Since the error message from parallel_apply coincides with

import torch.nn.functional as F

F.conv2d(torch.randn(1, 3, 6, 6).cuda(0), torch.randn(3, 3, 3, 3).cuda(1))

I think the issue here is that the input is on the wrong device, whilst the model might be on the right one. Thus i investigated scatter_kwargs.

scatter_kwargs calls scatter on the input tensor. scatter uses some internal low-level functionality to scatter the tensor along the zero-th dimension. Unfortunately Cplx is a high level Python object and is duck-typed to behave like a Tensor only on high-level. It is not binary compatible with torch.Tensor on C++ level.

Solution

Unfortunately I can only suggest a workaround wrapper.

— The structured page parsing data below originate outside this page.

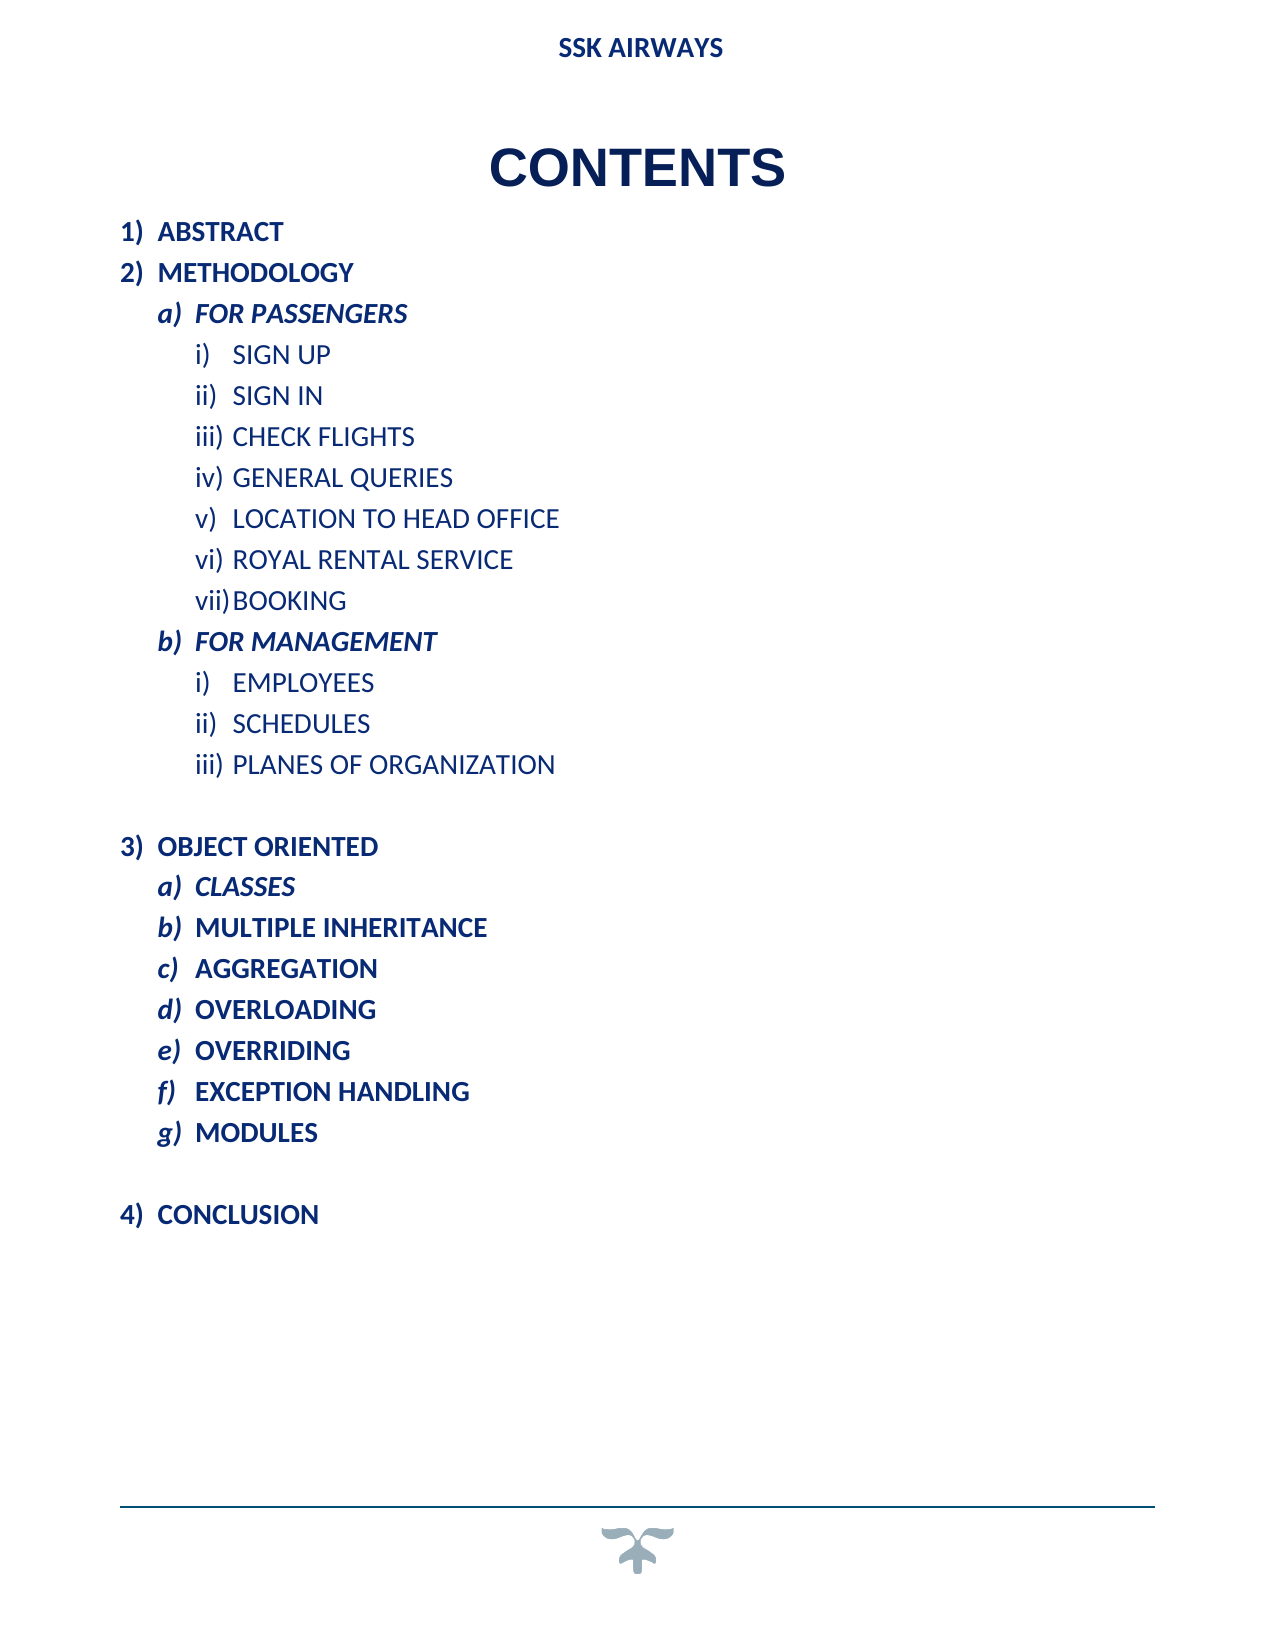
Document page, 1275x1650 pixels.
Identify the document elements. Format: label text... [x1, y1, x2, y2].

list ROYAL RENTAL SERVICE [195, 541, 1155, 577]
list EMPLOYEES [195, 664, 1155, 699]
list BOOKING [195, 582, 1155, 618]
list EXCEPTION HANDLING [157, 1073, 1155, 1109]
list SIGN IN [195, 377, 1155, 413]
list GENERAL QUERIES [195, 459, 1155, 495]
list FOR MANAGEMENT [157, 623, 1155, 658]
list CHECK FLIGHTS [195, 418, 1155, 454]
list AGGREGATION [157, 950, 1155, 986]
subtitle CONTENTS [120, 136, 1155, 198]
list OBJECT ORIENTED [120, 828, 1155, 863]
list PLANES OF ORGANIZATION [195, 746, 1155, 781]
list OVERLOADING [157, 991, 1155, 1027]
list LOCATION TO HEAD OFFICE [195, 500, 1155, 536]
list CLASSES [157, 868, 1155, 904]
list METHODOLOGY [120, 254, 1155, 290]
list MULTIPLE INHERITANCE [157, 909, 1155, 945]
list ABSTRACT [120, 213, 1155, 249]
list OVERRIDING [157, 1032, 1155, 1068]
list MODULES [157, 1114, 1155, 1150]
list FOR PASSENGERS [157, 295, 1155, 331]
list SCHEDULES [195, 705, 1155, 740]
list SIGN UP [195, 336, 1155, 372]
list CONCLUSION [120, 1196, 1155, 1232]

def r2r_wrap(model, dim_in=1, dim_out=1):
    return torch.nn.Sequential(
        # convert Tensor `B x F*2 x ...` (dim_in=1) to Cplx as part of the computations
        cplxnn.RealToCplx(dim=dim_in),
        model,
        # convert Cplx back to B x O*2 x ... (dim_out=1) Tensor as part of the pipeline
        cplxnn.CplxToReal(dim=dim_out) 
    )

model_complex = r2r_wrap(cplxtest_net()).to(device)

This is a thin Real-to-Real wrapper around the whole model, which makes conversion from torch Tensors to Cplx and back a part of the model structure, and thus bypasses the scatter issue.

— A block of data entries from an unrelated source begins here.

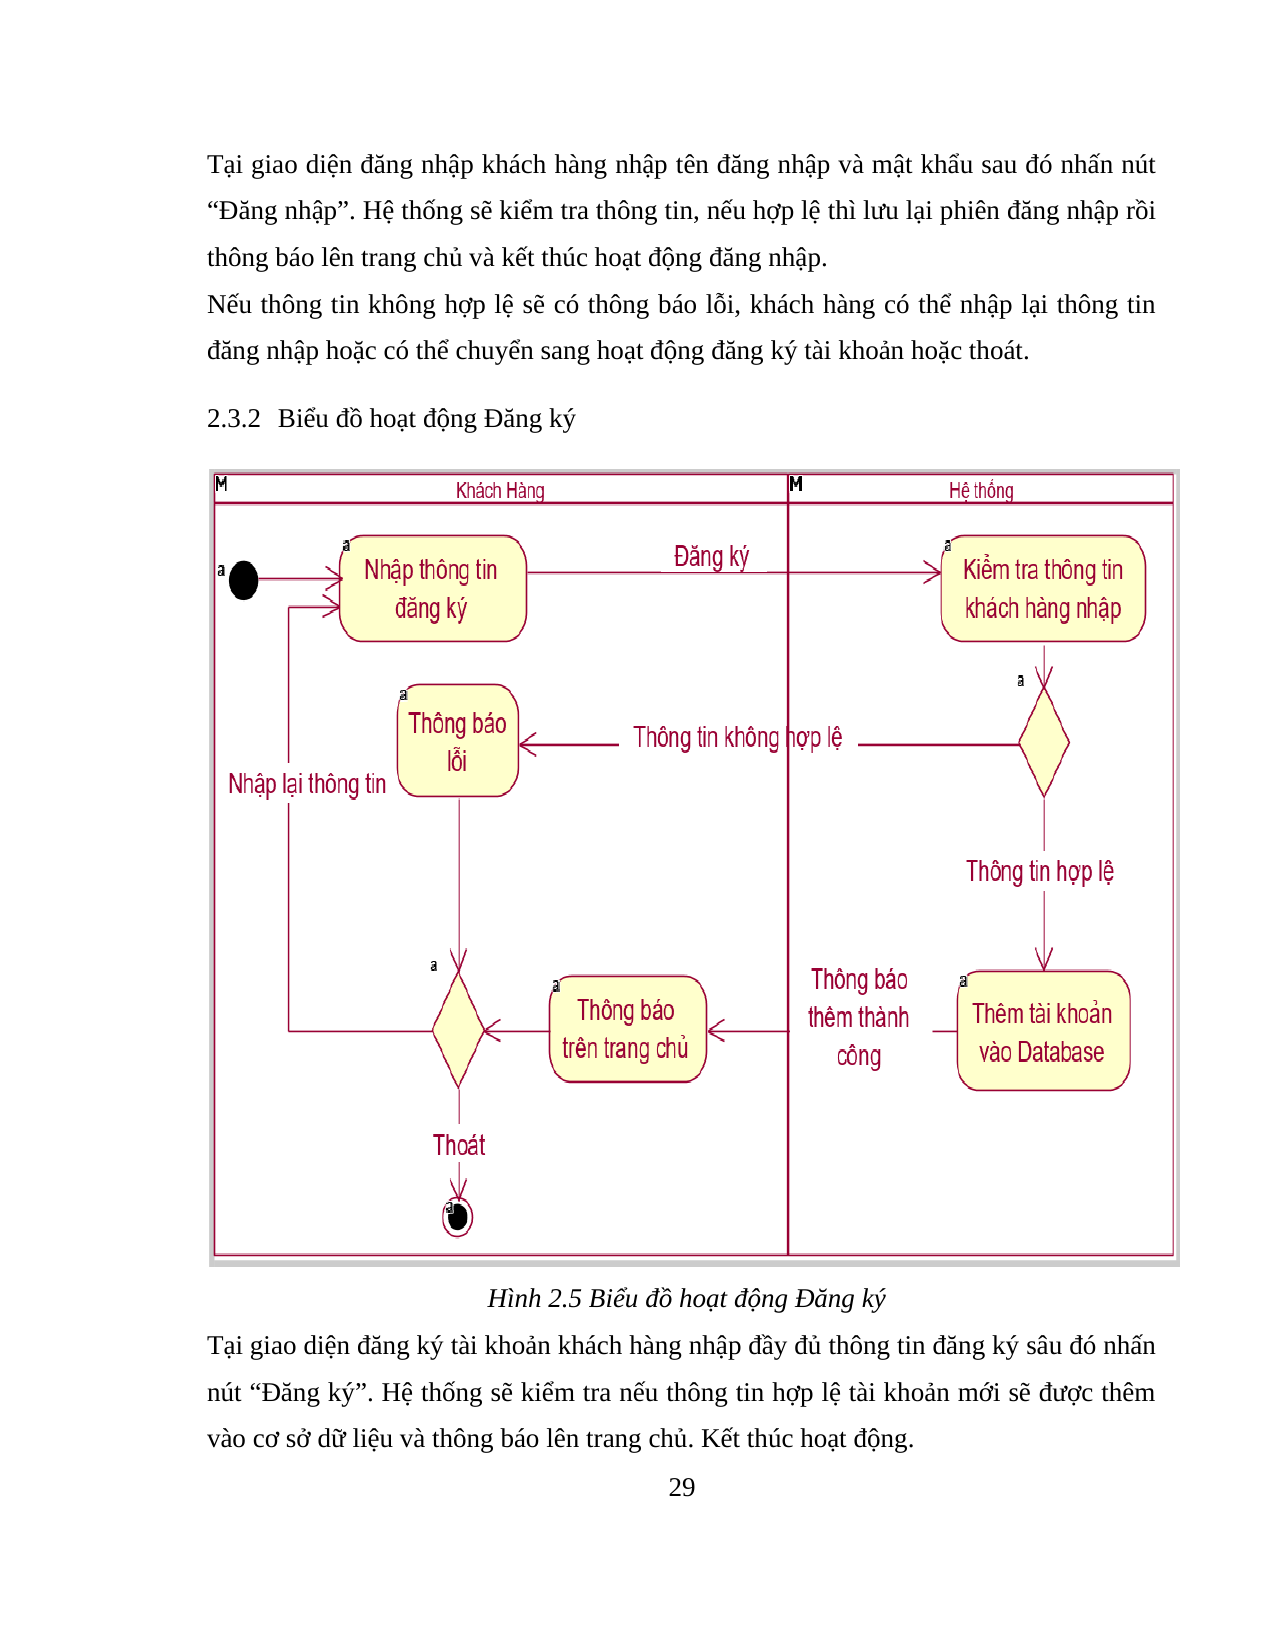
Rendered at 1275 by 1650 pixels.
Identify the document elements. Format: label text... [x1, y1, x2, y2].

list Tại giao diện đăng ký tài khoản khách hàng nhập đầy đủ thông tin đăng ký sâu đó nhấn nút “Đăng ký”. Hệ thống sẽ kiểm tra nếu thông tin hợp lệ tài khoản mới sẽ được thêm vào cơ sở dữ liệu và thông báo lên trang chủ. Kết thúc hoạt động. [207, 1329, 1157, 1453]
picture [206, 469, 1180, 1267]
list Hình 2.5 Biểu đồ hoạt động Đăng ký [216, 1282, 1157, 1313]
list Nếu thông tin không hợp lệ sẽ có thông báo lỗi, khách hàng có thể nhập lại thông tin đăng nhập hoặc có thể chuyển sang hoạt động đăng ký tài khoản hoặc thoát. [207, 288, 1157, 366]
list Biểu đồ hoạt động Đăng ký [207, 402, 1157, 433]
list Tại giao diện đăng nhập khách hàng nhập tên đăng nhập và mật khẩu sau đó nhấn nút “Đăng nhập”. Hệ thống sẽ kiểm tra thông tin, nếu hợp lệ thì lưu lại phiên đăng nhập rồi thông báo lên trang chủ và kết thúc hoạt động đăng nhập. [207, 148, 1157, 272]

The key nuance is that your input to and output of the model is just Tensor, not cplx.Cplx

# put real-imag pairs along the 1st dim
complex_data = torch.randn(1, 3*2, 224, 224).to(device)

# real-imag pairs are assumed to alternate the 1st dim
cplx_data = cplxnn.RealToCplx(dim=1)(complex_data)
assert torch.allclose(cplx_data.real, complex_data[:, 0::2])
assert torch.allclose(cplx_data.imag, complex_data[:, 1::2])

The output:

tensor_output = model_complex(complex_data)
cplx_data = cplxnn.RealToCplx(dim=1)(tensor_output)
assert torch.allclose(cplx_data.real, tensor_output[:, 0::2])
assert torch.allclose(cplx_data.imag, tensor_output[:, 1::2])

These Tensors are just a way to store the complex numbers and in no way affect their arithmetic or operations inside the Cplx network or cplxmodule itself.